Here are a few things I’ve been splashing about in over the last couple of months:
- I’ve been learning about puppetry traditions from all over the world, which formed part of Joelle Pappas’ research for her new solo Traits, being premiered on 9 March as part of Moving with the Times at Pegasus Theatre, during the Dancin’ Oxford festival.
- I’ve had a crash course in the history of women’s suffrage (courtesy of Reading University’s Dr Jacqui Turner), working alongside Jennifer Stokes and Reside Dance Company to create a new outdoor work. Funded by the Women’s Vote Centenary fund, the piece explores the story of the Representation of the People Act in 1918, which for the first time gave some women the vote. I didn’t ever think that I would be co-imagining ways of showing the so-called ‘Cat and Mouse Act’, which hounded hunger-striking suffrage activists, through the medium of contemporary dance! Jacqui wrote a very insightful write-up of her experience working with us.
- I was introduced to the world of storyboards, film stock, voiceovers, shoots and sound mixing when working with Kabecca Films on their short dance film. It tells the story of Lisa Sang’s life through dance, and how she dances through life, and will be released next month. Dramaturgically, I learned that the whole filming process from planning shots to editing footage could have a lot to offer the live performance-making process.
- I’ve had the privilege of chairing a panel of extremely knowledgeable people sharing their insights and interests about The Mahajanaka Dance Drama, a collaborative project from composer Sebastian Reynolds‘ and Neon Dance. They are working with a team of dancers and musicians from the UK and Thailand, creating a re-telling of an ancient Buddhist myth through Western contemporary and classical Thai dance and music. Prof Fiona Macintosh, Prof Jas Elsner and Dr Sarah Shaw, all from Oxford University, wondered about the role of ritual and narrative through ancient and modern performance practice and spirituality at a talk at the Ashmolean museum, during the ‘Imagining the Divine’ exhibition. I’m really looking forward to getting into the studio with choreographer Adrienne Hart and Sebastian Reynolds later in March for the final rehearsals before the piece premieres at Wiltshire Music Centre on 2 April.
- I learned a basic Tango step during my Dance & Academia seminar with Prof Nicky Clayton and Clive Wilkins, who spoke about mental time travel, memory and the ethics of partner dance, amongst other things, as part of the “What is Dance without an Audience?” series.

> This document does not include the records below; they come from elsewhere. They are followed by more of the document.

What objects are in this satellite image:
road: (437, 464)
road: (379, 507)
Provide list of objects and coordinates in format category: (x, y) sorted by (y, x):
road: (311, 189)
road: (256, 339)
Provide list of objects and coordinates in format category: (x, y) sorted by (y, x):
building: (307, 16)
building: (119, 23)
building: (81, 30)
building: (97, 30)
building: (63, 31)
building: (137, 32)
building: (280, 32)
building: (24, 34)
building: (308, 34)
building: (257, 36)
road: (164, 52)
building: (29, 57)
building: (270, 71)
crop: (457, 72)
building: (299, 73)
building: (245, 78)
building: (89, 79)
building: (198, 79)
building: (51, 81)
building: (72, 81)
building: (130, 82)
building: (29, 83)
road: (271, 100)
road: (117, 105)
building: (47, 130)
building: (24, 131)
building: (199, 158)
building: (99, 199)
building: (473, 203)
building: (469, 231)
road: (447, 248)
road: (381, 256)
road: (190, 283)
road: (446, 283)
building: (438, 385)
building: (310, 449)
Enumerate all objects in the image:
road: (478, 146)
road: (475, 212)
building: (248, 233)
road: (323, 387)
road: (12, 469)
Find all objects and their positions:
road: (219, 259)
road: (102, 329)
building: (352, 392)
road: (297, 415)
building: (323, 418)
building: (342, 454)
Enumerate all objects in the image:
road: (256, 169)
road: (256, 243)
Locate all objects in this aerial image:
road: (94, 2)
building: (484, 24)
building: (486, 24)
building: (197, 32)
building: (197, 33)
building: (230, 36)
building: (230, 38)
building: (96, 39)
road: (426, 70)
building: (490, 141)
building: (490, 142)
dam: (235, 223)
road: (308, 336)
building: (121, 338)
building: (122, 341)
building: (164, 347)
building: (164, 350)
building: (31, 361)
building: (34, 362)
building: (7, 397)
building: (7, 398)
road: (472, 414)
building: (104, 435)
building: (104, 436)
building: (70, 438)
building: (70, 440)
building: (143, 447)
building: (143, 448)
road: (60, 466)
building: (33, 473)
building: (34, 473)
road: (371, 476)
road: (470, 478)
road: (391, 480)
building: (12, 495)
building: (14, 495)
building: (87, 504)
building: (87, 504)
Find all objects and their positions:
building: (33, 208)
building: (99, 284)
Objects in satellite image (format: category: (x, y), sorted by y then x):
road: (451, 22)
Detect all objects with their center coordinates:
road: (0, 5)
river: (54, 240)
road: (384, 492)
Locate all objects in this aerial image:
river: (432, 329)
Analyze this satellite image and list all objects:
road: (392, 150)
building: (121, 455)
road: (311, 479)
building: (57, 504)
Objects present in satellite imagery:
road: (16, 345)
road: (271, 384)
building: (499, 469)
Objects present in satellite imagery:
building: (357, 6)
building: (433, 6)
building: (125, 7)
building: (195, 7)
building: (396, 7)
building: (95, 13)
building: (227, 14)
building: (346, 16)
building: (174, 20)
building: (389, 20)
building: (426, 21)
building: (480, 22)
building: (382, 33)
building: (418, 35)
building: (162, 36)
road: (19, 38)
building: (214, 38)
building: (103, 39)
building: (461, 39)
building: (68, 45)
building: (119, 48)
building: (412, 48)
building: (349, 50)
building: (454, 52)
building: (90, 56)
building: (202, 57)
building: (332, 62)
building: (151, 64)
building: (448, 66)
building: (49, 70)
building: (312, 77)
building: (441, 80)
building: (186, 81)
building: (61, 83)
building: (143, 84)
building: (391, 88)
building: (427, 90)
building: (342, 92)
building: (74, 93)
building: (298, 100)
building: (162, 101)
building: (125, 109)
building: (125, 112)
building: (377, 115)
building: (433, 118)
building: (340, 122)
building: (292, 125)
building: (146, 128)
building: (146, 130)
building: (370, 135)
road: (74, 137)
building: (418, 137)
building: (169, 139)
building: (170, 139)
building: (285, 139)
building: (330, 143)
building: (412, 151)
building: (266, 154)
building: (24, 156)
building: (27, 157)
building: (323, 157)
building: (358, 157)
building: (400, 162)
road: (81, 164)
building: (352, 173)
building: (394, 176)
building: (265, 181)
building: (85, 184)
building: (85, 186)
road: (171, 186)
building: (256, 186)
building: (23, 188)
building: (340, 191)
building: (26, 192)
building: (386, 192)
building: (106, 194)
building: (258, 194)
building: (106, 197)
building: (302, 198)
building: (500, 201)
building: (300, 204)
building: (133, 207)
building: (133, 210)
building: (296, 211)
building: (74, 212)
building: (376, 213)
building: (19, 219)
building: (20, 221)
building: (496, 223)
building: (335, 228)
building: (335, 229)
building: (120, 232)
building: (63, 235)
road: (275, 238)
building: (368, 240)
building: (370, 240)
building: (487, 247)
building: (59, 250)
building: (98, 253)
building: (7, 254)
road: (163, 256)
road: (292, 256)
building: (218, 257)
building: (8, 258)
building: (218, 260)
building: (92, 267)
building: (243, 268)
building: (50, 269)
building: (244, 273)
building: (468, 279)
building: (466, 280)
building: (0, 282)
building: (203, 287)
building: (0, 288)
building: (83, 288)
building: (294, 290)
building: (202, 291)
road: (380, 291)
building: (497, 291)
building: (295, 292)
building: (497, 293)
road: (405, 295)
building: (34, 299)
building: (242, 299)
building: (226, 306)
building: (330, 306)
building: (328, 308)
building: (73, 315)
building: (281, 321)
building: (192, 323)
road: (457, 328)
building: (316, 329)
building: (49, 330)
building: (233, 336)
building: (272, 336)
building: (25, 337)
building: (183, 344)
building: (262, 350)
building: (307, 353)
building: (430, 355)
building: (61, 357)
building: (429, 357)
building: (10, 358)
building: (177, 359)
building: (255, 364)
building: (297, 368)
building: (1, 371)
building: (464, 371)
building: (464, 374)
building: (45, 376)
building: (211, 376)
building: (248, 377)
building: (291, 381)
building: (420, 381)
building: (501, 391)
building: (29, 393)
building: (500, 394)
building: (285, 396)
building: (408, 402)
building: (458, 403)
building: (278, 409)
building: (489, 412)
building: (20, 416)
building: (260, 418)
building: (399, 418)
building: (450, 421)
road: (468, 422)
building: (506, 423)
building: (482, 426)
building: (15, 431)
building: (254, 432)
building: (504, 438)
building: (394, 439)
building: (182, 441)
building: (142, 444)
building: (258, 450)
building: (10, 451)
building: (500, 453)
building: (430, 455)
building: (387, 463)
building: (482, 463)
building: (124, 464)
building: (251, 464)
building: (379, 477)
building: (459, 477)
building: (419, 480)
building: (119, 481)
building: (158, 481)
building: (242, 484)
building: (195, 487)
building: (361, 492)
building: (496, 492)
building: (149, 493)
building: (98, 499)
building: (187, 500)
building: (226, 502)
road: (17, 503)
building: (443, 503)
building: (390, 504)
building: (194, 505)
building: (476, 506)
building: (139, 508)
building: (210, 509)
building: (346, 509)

The diverse group of attendees included people from the worlds of ballet, Morris dancing, Salsa, architecture, history of science and law, so we had a very lively discussion.
Coming up: lots more to learn and to be excited about! On 3 March, I’ve got the luxury of seven fantastic speakers coming for the ‘What is Dance without an Audience’ final conference event. We’ll be taking part in the Visual Matrix Method workshop, learning about Bharatanatyam and clay pot throwing, thinking about viewing dance on screen, asking what role the dance critic plays, and considering how audiences might transform in ritual or ceremonial performances. Still time to book tickets!
I’m hugely excited to have begun working with Johanna Nuutinen, a Helsinki-based dance artist, on a new work which explores ideas, emotions and experiences around waiting. Johanna received South East Dance’s Collaborate award through the Jerwood-funded Dramaturg in Residence scheme to enable her to work with me.
Also, I can’t wait to finally join Estela Merlos and Thomasin Gulgec for a couple of days playing in the studio, as part of their residency at Swindon Dance. I met Estela back in October when I was guest facilitator for the Hatch & Scratch performance at Pavilion Dance South West, and I’m really looking forward to getting to know this duo’s work better.
I have been stimulated in all my thinking through my new post at Reading University, where I have spent the last two months talking to a broad range of academics and professional staff, imagining how creative arts practice might enter the life of this diverse and sometimes overlooked institution. And naturally, creativity forms part of everyday life (especially during mealtimes) when you have a two-year-old running the show.